Lipoprotein lipase can be easily activated in visceral fat, and it causes visceral fat to be dissolved
easily. Dissolved visceral fat goes into liver through the blood vessel and causes fatty liver or
increases lipid in the blood. It also elevates the risk of hyperinsulinemia, hypertension, and
cardiovascular disease.
Visceral fat generally occupies 10 ~ 20 % of body fat and visceral obesity is assessed based on
the indicators below.
- the cross sectional fat area between L4 ~ L5 is 100 cm
2
and over
- the visceral fat to subcutaneous fat ratio is 0.4 and over
- the waist to hip ratio (W.H.R.) is over 0.9 (male) / 0.85 (female)
- the circumference of waist is over 102 cm/45 inches (male) _ 88 cm / 35 inches (female)

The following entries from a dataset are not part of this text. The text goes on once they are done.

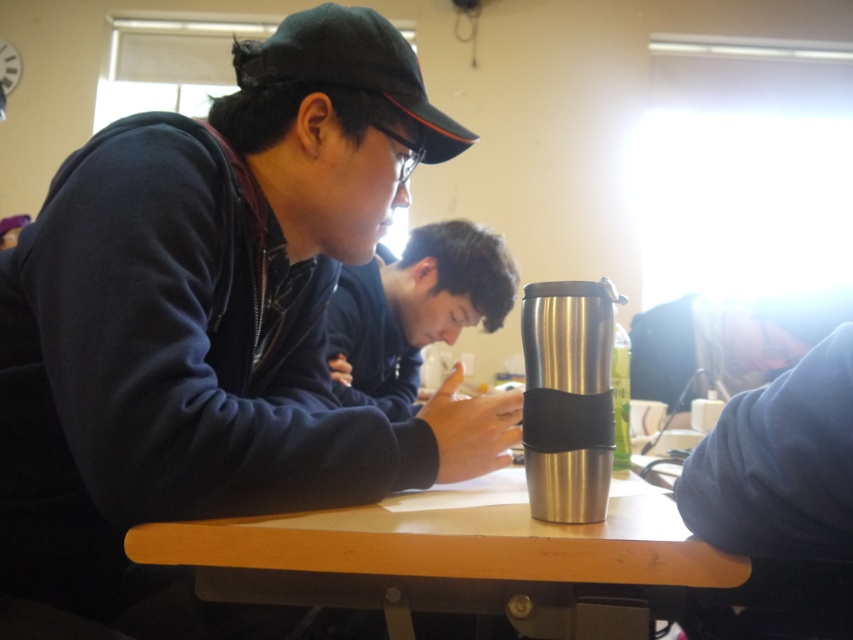
Between matte black phone at center and black fabric baseball cap at upper left, which one appears on the right side from the viewer's perspective?

Positioned to the right is matte black phone at center.

Who is positioned more to the left, matte black phone at center or black fabric baseball cap at upper left?

black fabric baseball cap at upper left is more to the left.

Who is more forward, [469,304] or [373,74]?

Point [373,74] is more forward.

Locate an element on the screen. matte black phone at center is located at coordinates (415, 308).

Where is `silver metallic travel mug at center`? The height and width of the screenshot is (640, 853). silver metallic travel mug at center is located at coordinates (567, 397).

Is point (527, 401) positioned before point (344, 68)?

Yes, point (527, 401) is in front of point (344, 68).

At what (x,y) coordinates should I click in order to perform the action: click on silver metallic travel mug at center. Please return your answer as a coordinate pair (x, y). This screenshot has height=640, width=853. Looking at the image, I should click on (567, 397).

Who is more distant from viewer, (175, 161) or (627, 502)?

The point (627, 502) is behind.

Does point (126, 252) come in front of point (402, 557)?

No, it is behind (402, 557).

What are the coordinates of `matte black cap at upper left` in the screenshot? It's located at (215, 326).

Identify the location of matte black cap at upper left. (215, 326).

Visceral fat increases after 30s in men and after Menopause in women. It is more common in
men than women and the old than the young. Visceral fat tends to increase with aging. Because
the combustion rate per minute of visceral fat is higher than that of subcutaneous fat, visceral fat
can be easily reduced by exercise or dietary control in case of abdominal obesity. W.H.R. is the
ratio of waist to hip circumference and has relation to one’s figure.
6. Segmental Analysis
This device analyzes soft lean mass and mass of body fat of five body parts; trunk, right arm, left
arm, right leg, and left leg. This function can be used as an assessment tool to evaluate the result
of exercise or rehabilitation treatment.
7. Age Matched of Body
It is the estimated physical age of the subject considering body composition analysis result,
gender, and biological age. This is calculated by comparing the optimal body composition based
on the gender and biological age of the subject with the actual analyzed body composition. It can
be used to evaluate the subject’s health and body development.